America's Jews can't be bothered. Three out of four have never visited Israel. Only a small minority make the effort to learn Hebrew. Few try, even without the language, to figure out what Israel is about.
I've long since grown out of the sophomoric Zionism that expects all Jews to pack up and come to Israel. Yet I can't help wondering what sort of Judaism it is that can't be bothered with the most important development in Jewish history in two thousand years, one that was always the central dream.
Back in the 1970s there was discussion in Israel about how America's Jews would soon disappear because of their high rate of marriage out of the fold. For various reasons this theme was then muted, one being the feeling that it was counterproductive, another being the impression that maybe it wasn't happening. 35 years later, sad to say, it is coming to pass, even if in a different form. There are still plenty of Jews in America, but it's not clear what their Jewishness means. Since they aren't very Jewish, it's not all that surprising that they don't have much affinity for Israel; this has nothing to do with AIPAC or the Conference of Presidents.

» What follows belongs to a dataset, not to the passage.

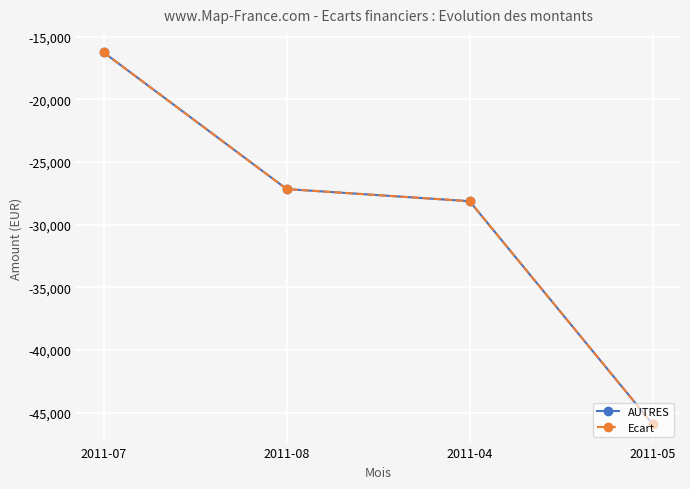

Does the chart have visible grid lines?

Yes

Before I sign off, a number of quick comments to the article.
1. According to all polls and every electoral result since the 1990s, a majority of Israelis would love to have a peaceful Palestinian state alongside Israel. Not that you'd ever know it from this article.
2. Prof. Beinart seems to think that if AIPAC et. al would confront Israelis about their anti-humanistic ways, the Israelis would change. I disagree that America's Jews have much to teach Israelis on these matters; most of us understand them in their full complexity in ways America's Jews never will.
3. It's also puzzling that he seems to think most Israelis would listen. I doubt they would. Israelis are sovereign, and make their own decisions, right and wrong. Distant Jews (two meanings) aren't really part of the discussion.
4. Beinart himself seems an interesting fellow, with children in orthodox schools if I'm reading him correctly. All the more peculiar that his description shows so little understanding of Israeli society.
5. Not long ago I wrote about how internal Israeli discussions in Hebrew take on dramatically different meanings when translated into English. Beinart's article fits neatly into the model.